Goal
Can you copy out every row below word for word, leaving out the pictures?
•••••
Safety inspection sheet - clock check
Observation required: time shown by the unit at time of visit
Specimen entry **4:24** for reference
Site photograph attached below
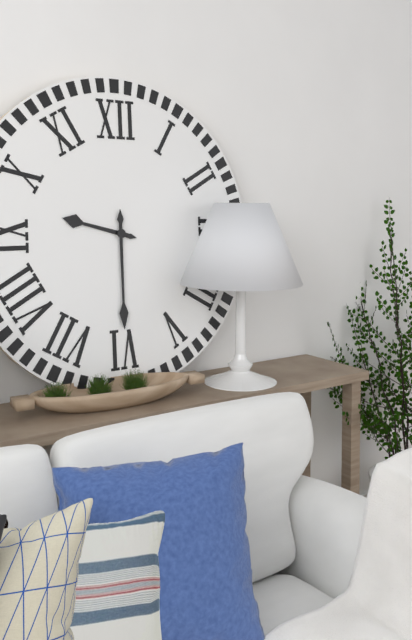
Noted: **9:30**
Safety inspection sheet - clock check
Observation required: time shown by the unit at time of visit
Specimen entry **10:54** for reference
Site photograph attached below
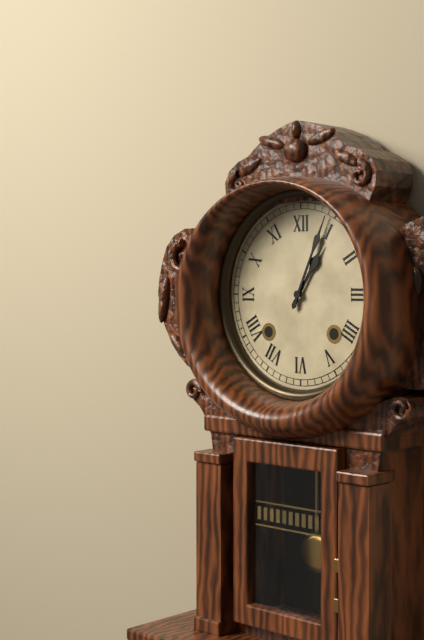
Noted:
•••••
Solved problem
Safety inspection sheet - clock check
Observation required: time shown by the unit at time of visit
Specimen entry **4:24** for reference
Site photograph attached below
Noted: **9:30**
Safety inspection sheet - clock check
Observation required: time shown by the unit at time of visit
Specimen entry **10:54** for reference
Site photograph attached below
Noted:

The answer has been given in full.